**Supplied records:**
↓
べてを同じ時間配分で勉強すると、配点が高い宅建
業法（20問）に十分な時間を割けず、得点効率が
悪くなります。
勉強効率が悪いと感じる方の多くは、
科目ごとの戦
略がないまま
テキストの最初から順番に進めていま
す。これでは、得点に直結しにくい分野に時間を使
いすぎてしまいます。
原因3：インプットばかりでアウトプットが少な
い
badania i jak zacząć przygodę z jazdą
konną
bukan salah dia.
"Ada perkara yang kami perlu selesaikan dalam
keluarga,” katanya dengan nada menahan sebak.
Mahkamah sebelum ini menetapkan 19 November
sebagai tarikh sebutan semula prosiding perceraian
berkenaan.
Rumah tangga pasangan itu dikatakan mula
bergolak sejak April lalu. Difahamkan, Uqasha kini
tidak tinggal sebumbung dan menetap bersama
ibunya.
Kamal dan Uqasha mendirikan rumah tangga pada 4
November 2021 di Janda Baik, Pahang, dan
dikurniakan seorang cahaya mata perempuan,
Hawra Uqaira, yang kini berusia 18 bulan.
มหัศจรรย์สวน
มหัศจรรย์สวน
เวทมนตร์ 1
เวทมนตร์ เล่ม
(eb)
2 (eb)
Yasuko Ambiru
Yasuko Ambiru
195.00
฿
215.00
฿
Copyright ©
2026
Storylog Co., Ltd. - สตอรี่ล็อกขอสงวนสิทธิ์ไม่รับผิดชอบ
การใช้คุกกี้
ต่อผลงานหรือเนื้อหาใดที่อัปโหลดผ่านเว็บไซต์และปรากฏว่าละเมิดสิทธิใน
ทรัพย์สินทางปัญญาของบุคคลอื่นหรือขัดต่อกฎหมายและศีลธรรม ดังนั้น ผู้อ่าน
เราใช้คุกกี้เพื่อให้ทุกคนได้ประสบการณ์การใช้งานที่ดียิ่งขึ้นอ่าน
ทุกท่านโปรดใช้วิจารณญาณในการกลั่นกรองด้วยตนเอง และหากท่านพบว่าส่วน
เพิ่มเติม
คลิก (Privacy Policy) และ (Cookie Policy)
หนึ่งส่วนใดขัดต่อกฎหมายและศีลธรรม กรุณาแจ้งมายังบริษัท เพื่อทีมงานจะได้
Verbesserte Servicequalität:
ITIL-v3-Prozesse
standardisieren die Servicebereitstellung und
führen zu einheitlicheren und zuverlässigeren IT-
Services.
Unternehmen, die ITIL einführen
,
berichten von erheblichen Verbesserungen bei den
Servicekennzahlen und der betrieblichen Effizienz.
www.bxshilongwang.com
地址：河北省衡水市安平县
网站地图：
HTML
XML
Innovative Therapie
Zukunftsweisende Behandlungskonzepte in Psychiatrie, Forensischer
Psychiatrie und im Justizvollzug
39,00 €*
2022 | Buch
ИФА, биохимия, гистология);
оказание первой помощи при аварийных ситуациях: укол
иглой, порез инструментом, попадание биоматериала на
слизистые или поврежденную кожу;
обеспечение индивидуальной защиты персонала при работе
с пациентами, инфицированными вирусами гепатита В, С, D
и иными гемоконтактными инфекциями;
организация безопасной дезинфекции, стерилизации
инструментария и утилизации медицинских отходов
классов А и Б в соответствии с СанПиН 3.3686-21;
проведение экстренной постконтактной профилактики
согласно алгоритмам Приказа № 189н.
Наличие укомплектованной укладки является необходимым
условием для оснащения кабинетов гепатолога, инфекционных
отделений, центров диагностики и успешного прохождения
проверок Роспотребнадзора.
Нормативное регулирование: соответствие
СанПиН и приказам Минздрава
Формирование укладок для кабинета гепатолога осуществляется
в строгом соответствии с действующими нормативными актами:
↑
**Your task:** Your answer must be the line containing "условием для оснащения" and every line after it through the end of the records above, reproduced exactly and alone.

**Exercise result:**
условием для оснащения кабинетов гепатолога, инфекционных
отделений, центров диагностики и успешного прохождения
проверок Роспотребнадзора.
Нормативное регулирование: соответствие
СанПиН и приказам Минздрава
Формирование укладок для кабинета гепатолога осуществляется
в строгом соответствии с действующими нормативными актами:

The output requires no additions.